══ Page excerpt ══

Let the mighty spirit move you as you take a musical journey along this friendly and famous road paved by the good works of Leiber and Stoller. Discover
first hand why Leiber and Stoller have been called the Rodgers and Hammerstein of Rock and Roll.


Sunday, July 14, 2013


Making a pact with the Devil is never a guarantee of heavenly rewards, yet people all the way back to Faust have swallowed  the bait and gone fishing for  the one big prize. The musical comedy "Damn Yankees" takes on one such competition centered on baseball and winning the coveted pennant and it will be at the Warner's Nancy Marine Studio Theatre in Torrington until Sunday, July 21.

Based on Douglass Wallop's novel "The Year the Yankees Lost the Pennant," the show has a book by Wallop and George Abbott, with music and lyrics by Jerry Ross and Richard Adler.  Set in the 1950's in Washington, D. C., the story focuses on a good guy Joe Boyd who sells real estate and loves his wife Meg and roots with dedication and undying faith for his favorite team, the Washington Senators.

One night in a moment of despair, Joe, a straight shooting Johnson Flucker, mumbles that if only the Senators had a "long ball hitter" they could beat those "damn Yankees" and finally take home the big prize.  When Joe confesses, "I'd sell my soul" to make it happen, the Devil, in the form of a slick snake oil salesman named Mr. Applegate, a smooth talking Walter Cramer, overhears and makes Joe an offer he can't refuse.

If he accepts, Joe Boyd, a middle-aged guy, will be transformed into a twenty-two year old Joe Hardy, a go getting Zach Heidom, the answer to the Senators' prayers.  Boyd is smart enough to insert an escape clause into his devilish deal:  he has until 9 p.m. on the last day of the final game on September 25 to return to his life with Meg.

As Joe Hardy, he achieves success on the baseball diamond and propels his beloved Senators to a pinnacle of triumph.  The cost to him personally is great, his wife Meg (Jeannine Gallmeyer) has no idea where her husband has gone.  As Hardy, he even rents a room in her home for the comfort it brings.

Meanwhile the conniving Mr. Applegate wants to protect his new soul, Joe's, and sends a temptress named Lola, a siren in the hands and legs of Amber Cameron Miller, to win Joe's heart away from his spouse.  Applegate reminisces about the history in the past and his triumphs in "Those Were the Good Old Days." Wonderful and stirring music like "A Man Doesn't Know," "Whatever Lola Wants, Lola Gets," "You Gotta Have Heart" and "Near to You"  follow Joe Hardy through his battles on the playing field, in the courtroom, against the machinations of Mr. Applegate and Lola and his yearnings for his old life with his dear old gal.

To learn how Joe Hardy hits his way into history, let director Vincent D.McCoy help him circle the bases for a home run.  For tickets ($26), call the Warner Theatre, 68 Main Street, Torrington at 860-489-7180 or online at  Performances are Friday, July 19 at 8, Saturday, July 20 at 8 p.m. and Sunday, July 21 at 2 p.m.  Let choreographer Trish Carr and musical director E. Karl Gallmeyer lead the fan club.

═══
══ Records provided ══

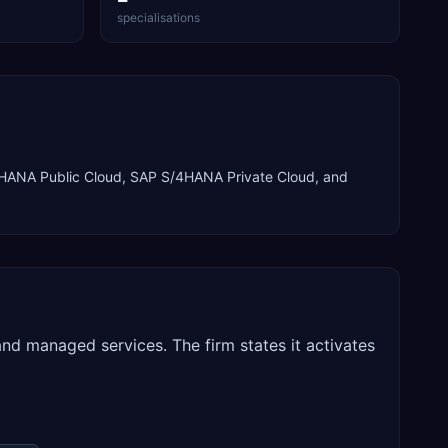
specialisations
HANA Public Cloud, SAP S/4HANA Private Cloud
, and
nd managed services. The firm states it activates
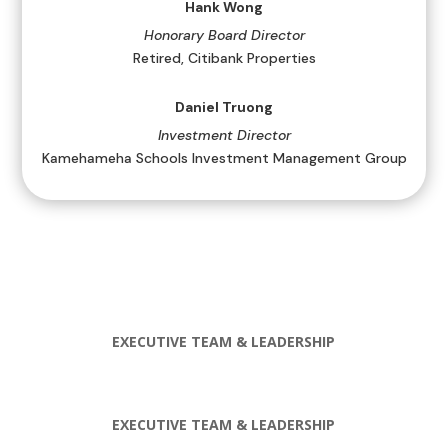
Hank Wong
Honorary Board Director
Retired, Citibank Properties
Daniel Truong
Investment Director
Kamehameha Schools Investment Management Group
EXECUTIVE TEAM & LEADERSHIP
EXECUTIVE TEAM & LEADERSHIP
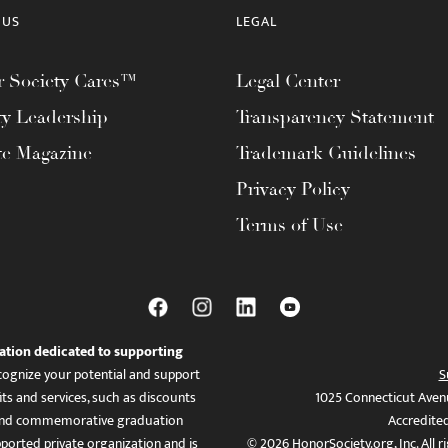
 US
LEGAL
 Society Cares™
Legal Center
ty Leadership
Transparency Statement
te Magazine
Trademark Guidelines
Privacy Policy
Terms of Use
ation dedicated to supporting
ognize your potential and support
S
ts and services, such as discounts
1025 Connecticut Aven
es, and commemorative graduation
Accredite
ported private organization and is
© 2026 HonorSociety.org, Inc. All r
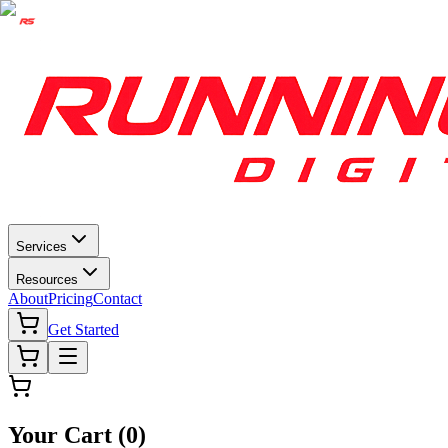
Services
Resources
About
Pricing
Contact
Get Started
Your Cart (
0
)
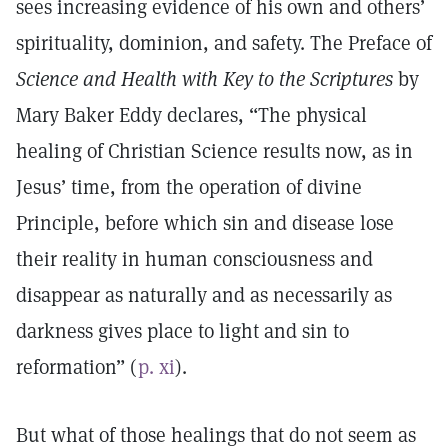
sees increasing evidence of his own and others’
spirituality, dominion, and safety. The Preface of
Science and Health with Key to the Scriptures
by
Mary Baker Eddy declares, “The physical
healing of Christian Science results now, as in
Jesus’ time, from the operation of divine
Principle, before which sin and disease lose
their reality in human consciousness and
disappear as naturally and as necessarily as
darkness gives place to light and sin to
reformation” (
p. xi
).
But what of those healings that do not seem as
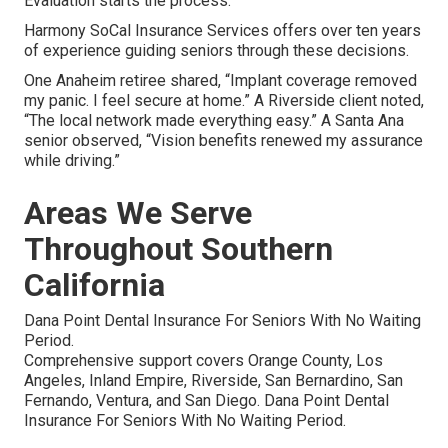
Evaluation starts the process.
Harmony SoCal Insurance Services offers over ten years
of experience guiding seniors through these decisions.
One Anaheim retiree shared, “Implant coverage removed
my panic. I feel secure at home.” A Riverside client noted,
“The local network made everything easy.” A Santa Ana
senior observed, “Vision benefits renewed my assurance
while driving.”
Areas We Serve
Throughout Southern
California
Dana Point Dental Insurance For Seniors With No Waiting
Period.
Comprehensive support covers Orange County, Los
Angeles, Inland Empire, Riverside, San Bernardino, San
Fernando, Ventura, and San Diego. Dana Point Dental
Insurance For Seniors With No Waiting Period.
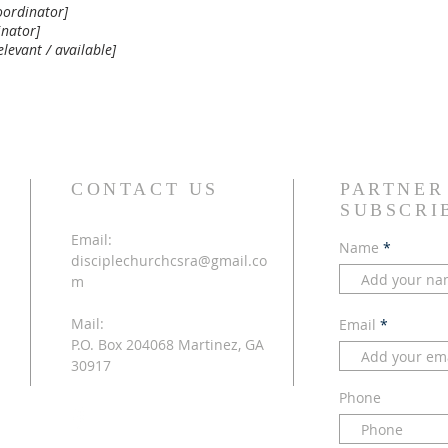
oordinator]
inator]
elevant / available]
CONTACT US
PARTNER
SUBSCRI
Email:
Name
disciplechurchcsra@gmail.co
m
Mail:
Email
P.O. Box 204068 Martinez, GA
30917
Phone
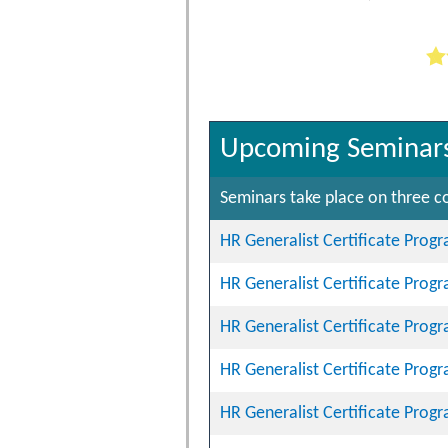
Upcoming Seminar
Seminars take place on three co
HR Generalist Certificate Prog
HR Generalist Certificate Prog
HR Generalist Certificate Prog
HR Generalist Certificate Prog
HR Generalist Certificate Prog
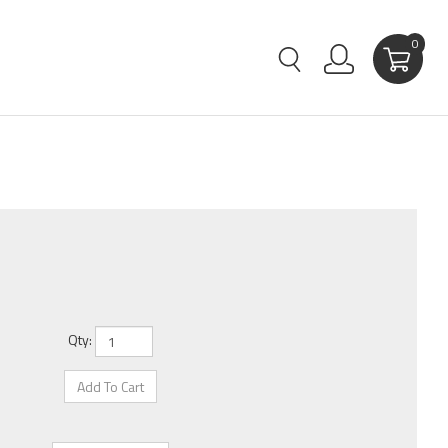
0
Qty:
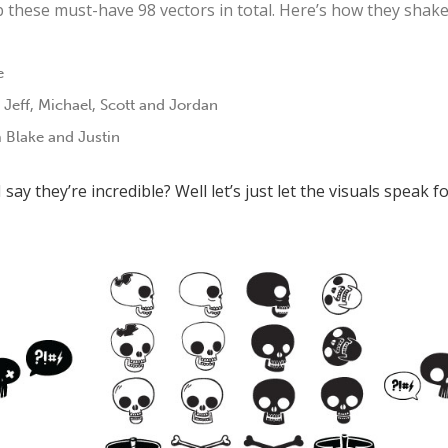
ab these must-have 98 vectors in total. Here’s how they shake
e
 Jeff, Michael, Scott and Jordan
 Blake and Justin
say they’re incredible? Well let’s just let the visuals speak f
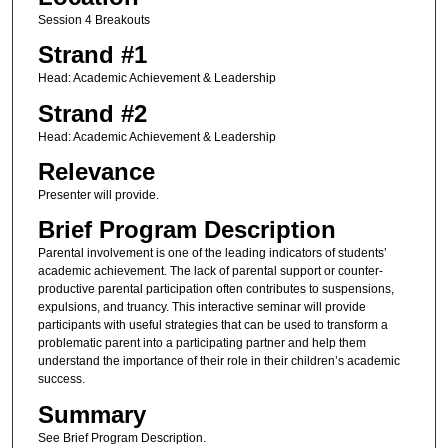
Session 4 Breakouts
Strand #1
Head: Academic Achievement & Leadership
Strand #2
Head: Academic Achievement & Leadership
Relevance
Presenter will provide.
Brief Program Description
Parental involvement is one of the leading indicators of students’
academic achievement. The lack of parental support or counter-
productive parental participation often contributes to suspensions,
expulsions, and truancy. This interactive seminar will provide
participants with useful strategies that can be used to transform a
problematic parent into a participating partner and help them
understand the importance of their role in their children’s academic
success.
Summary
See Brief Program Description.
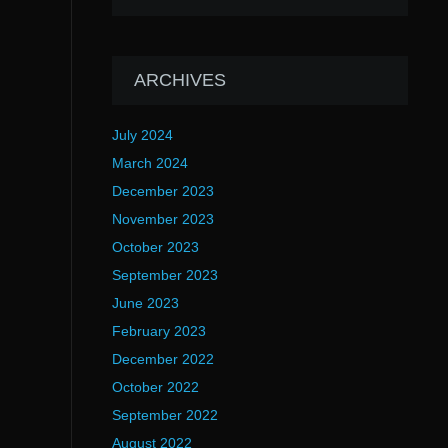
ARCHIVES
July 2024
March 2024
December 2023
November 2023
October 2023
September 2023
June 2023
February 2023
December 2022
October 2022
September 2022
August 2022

═══
══ Records provided ══

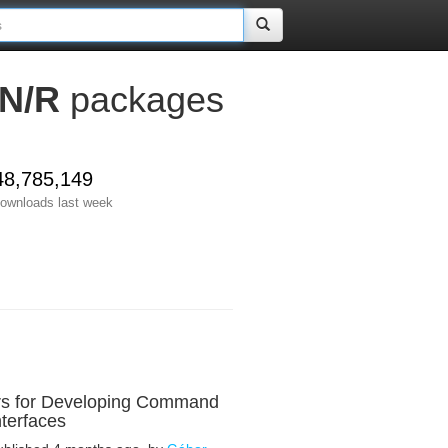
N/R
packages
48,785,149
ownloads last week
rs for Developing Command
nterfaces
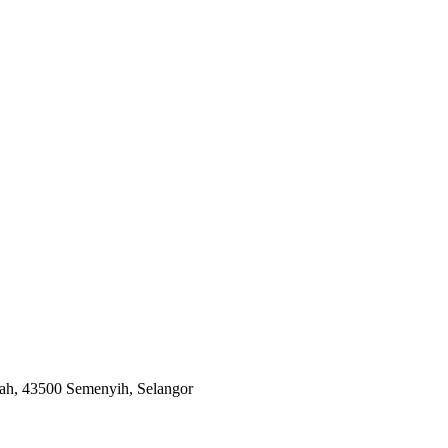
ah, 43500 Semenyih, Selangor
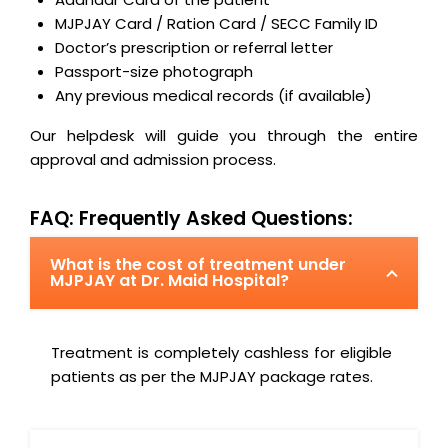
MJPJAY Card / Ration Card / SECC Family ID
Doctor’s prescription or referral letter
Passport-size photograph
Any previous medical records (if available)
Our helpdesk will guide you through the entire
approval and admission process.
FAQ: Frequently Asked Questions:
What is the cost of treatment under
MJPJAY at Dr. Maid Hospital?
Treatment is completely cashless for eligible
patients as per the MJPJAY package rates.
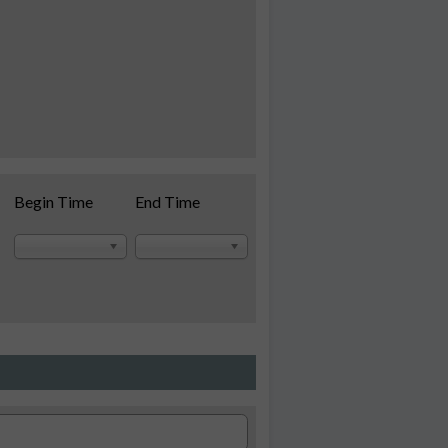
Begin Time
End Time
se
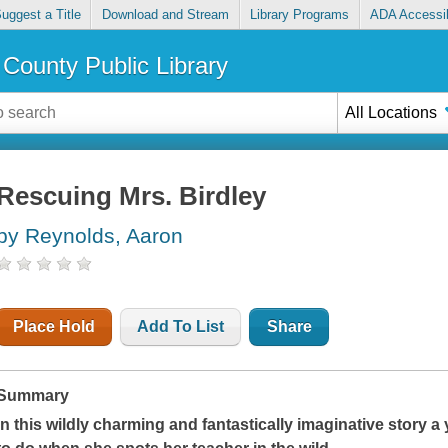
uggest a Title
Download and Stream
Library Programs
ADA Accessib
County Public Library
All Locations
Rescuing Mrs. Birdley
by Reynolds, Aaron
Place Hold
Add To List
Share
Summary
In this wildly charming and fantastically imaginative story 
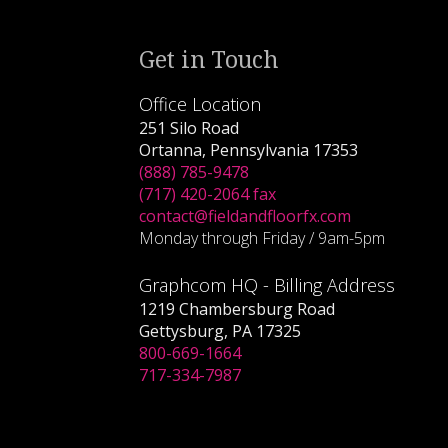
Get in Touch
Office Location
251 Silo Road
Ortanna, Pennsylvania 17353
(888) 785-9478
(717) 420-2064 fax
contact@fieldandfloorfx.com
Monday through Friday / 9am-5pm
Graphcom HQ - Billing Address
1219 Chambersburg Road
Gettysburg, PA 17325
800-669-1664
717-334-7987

═══

| Task statement |
Rewrite the passage of the review of "Damn Yankees" starting with "If he accepts, Joe" and going on through "life with Meg.", substituting "exit clause" for "escape clause". The records are separate material and have no connection to the review of "Damn Yankees".

| Solution to the exercise |
If he accepts, Joe Boyd, a middle-aged guy, will be transformed into a twenty-two year old Joe Hardy, a go getting Zach Heidom, the answer to the Senators' prayers.  Boyd is smart enough to insert an exit clause into his devilish deal:  he has until 9 p.m. on the last day of the final game on September 25 to return to his life with Meg.